Industry and government must link up to ensure that the workforce has the skills to deliver the necessary infrastructure for net zero, a report has said.
Towards Net Zero, released by the Engineering Construction Industry Training Board (ECITB), mapped out how in pursuit of the 2050 net zero target, the UK must deploy a range of technologies to decarbonise the industrial and energy sectors. This includes carbon capture and hydrogen. The engineering construction industry, due to being responsible for designing, installation and maintaining industry plant and infrastructure, stands to play a key role in hitting climate goals. The report looked at the implications of decarbonisation for the industry, including the potential for over £40bn in revenues by 2050 and a series of critical challenges that will have to be met if the switch to low carbon technologies is to be made.
Despite the UK PLC having many of the skills required to deploy these technologies, the report warned of notable gaps in areas including CO2 pipeline monitoring, production of synthetic fuels and repurposing of salt caverns for hydrogen storage. There are also uncertainties surrounding the number of workers required and the timeframe for their deployment. This could lead to skill shortages.

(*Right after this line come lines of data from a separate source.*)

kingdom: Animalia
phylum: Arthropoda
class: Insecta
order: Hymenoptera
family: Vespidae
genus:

The report made a series of recommendations of how the ECITB and government can work with the engineering construction industry to minimise the disruption caused by the shift and harness the opportunities provided by net zero. These include identifying and closing skills gaps; minimising skill shortages; and leveraging policy and innovation. On the latter, it explained linking education and industry more closely at regional level is a must, so that government policy and educators reflect local skills needs.
Chris Claydon, ECITB Chief Executive, said: “Engineering construction is a dynamic industry and the widespread adoption of renewable energy technologies in recent years shows industry can successfully adapt to transform big challenges into great opportunities. If we are to meet our climate change targets, we need a vibrant and skilled contracting industry to successfully deliver the technologies and infrastructure required to decarbonise industrial sites and processes.”